I do realize that this is mere paranoia and that I should knuckle down to the realities of life and accept the phone as simply a part of modern life – but I can’t.


I subscribe to enough of the Protestant Work Ethic to believe that mobile phones are, in themselves, little more than an extravagant frippery. We were happy enough with tin cans and stretched string when we were lads and the smooth, gleaming wafers of sleek technology are mere indulgences to high-faluting notions of self importance and nothing more.


But I have started reading out-of-copyright pulp sci-fi stories and I am more than half way through a novel by Baroness Orczy and there is a whole slew of stories by Doctorow that I am about to devour – and all of these are on my phone.


I am slowly discovering the other applications and the quality of the photos that I can take on the phone is substantially better than on my last one – and so on.


It would just be an advantage if I could work out to receive phone calls.


The exhibition of Artists’ Jewellery was interesting but essentially unsatisfying. The individual pieces were sometimes astonishing but the lack of context and the complete absence of process in the display of the pieces meant that there was a much better exhibition waiting to be staged with the exhibits that the one that we saw.


Far more satisfying was the meal we had a lunch time in the excellently situated restaurant in MNAC. It was the first time that Suzanne had been there and she was much impressed.


Although today was bright it was very cold and there was a warm wintery selection from the menu to combat the weather which Suzanne chose: chestnut cream soup and fillet of dory with a pil-pil sauce. I, on the other hand, went for a defiantly summery choice of salad of caramelized apple with tuna belly followed by carpaccio of cod. My sweet of ice cream seemed more than fitting. At least the coffee was hot.


The real success of our cultural foray was the exhibition in the MirĂ³ foundation which was “Let us face the future” British Art 1945 to 1968.


This is a major exhibition with an astonishing range of paintings from Hockney to Sutherland taking in some iconic paintings from the period along the way.

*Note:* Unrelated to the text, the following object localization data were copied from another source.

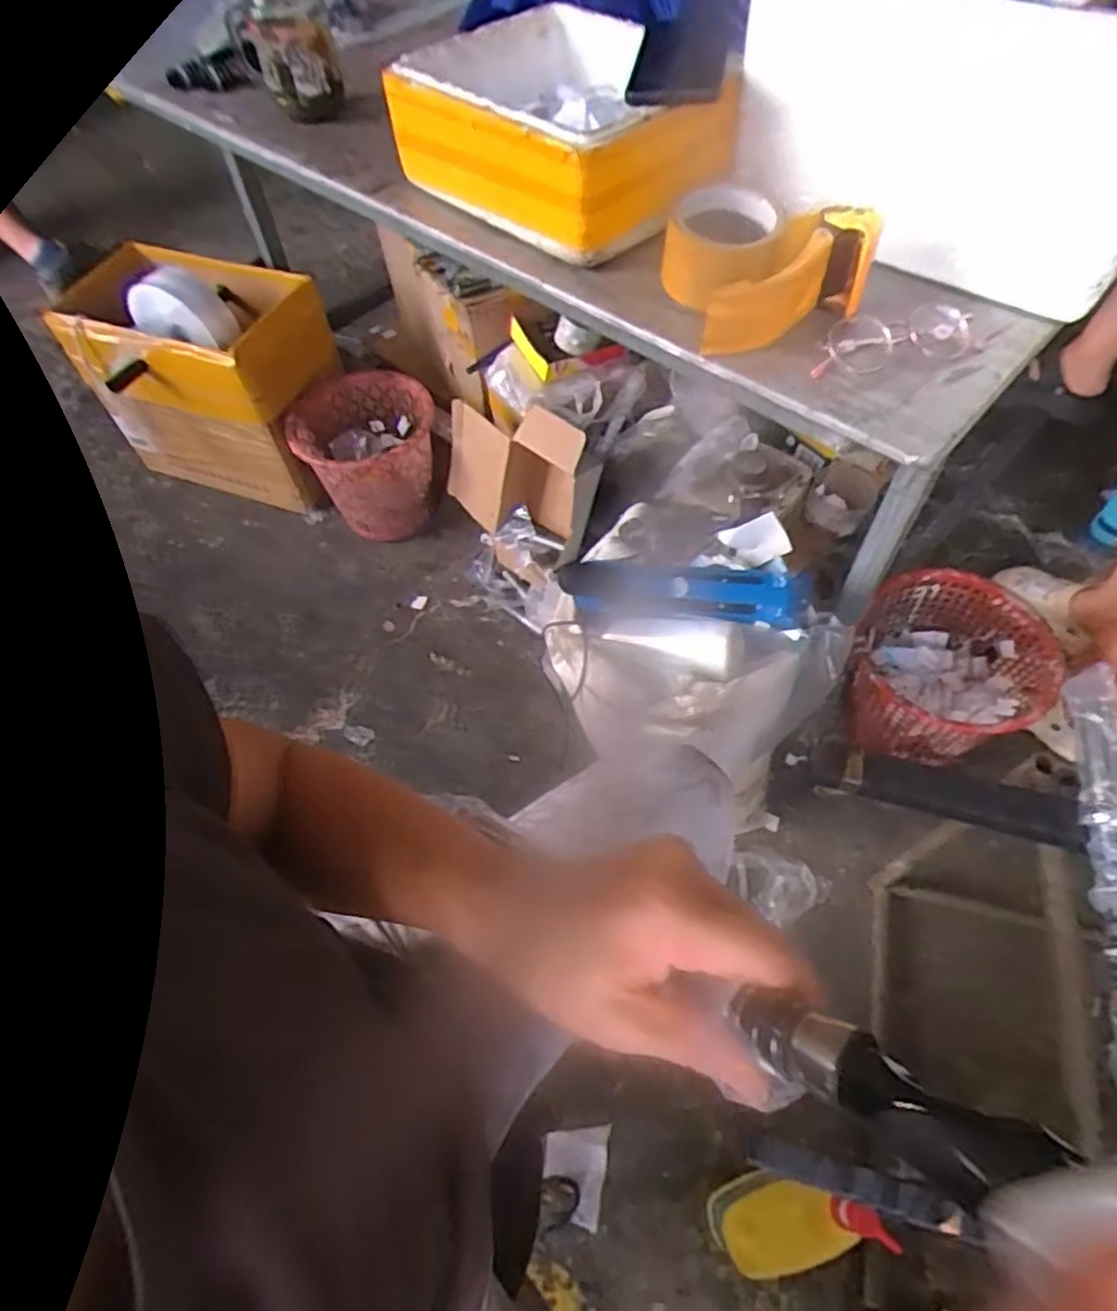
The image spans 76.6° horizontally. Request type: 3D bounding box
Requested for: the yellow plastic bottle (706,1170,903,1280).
[{"bbox_3d":[0.243,0.606,0.757,0.154,0.080,0.085,-12,58,-4],"label":"yellow plastic bottle"}]

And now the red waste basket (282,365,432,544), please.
[{"bbox_3d":[-0.396,-0.425,1.537,0.286,0.262,0.245,-12,58,-4],"label":"red waste basket"}]

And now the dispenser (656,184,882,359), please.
[{"bbox_3d":[0.166,-0.318,0.577,0.145,0.066,0.125,-15,58,-6],"label":"dispenser"}]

It was one of those exhibitions where one (well, I) emit little squeaks of pleasure and surprise as a new delight comes into view. Delicate drawings by Hepworth and Moore contrast with the impasto of Auerbach and Kossoff while the figurative is pushed into other worldliness by Freud and Bacon.


Delicate landscapes from Pasmore and Nicholson in the 40’s are contrasted with later works including Pasmore’s “The Snowstorm: Spiral motif in Black and White” of 1951. There are a couple of delicately crude Kitajs; wavey Rileys and grotesque Hamiltons – including the wonderfully named, “Portrait of Hugh Gaitskell as a Famous Monster of Filmland” of 1964.

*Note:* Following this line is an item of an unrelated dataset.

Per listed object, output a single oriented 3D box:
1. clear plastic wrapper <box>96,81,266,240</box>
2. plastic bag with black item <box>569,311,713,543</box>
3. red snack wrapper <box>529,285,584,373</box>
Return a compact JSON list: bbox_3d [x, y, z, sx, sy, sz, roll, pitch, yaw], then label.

All in all an exhibition to return to and one for which I do not begrudge the cost of the (hardback!) catalogue – especially as I was given a small reduction in its price for sheer unadulterated cheek!


As the catalogue is in Catalan there is even less encouragement for me to let my eye slip from the pictures into the morass of incomprehensible text. But I will make the effort. Especially as it might be the sort of exhibition to which we could take the kids.


Now its time for me to read by phone before bed!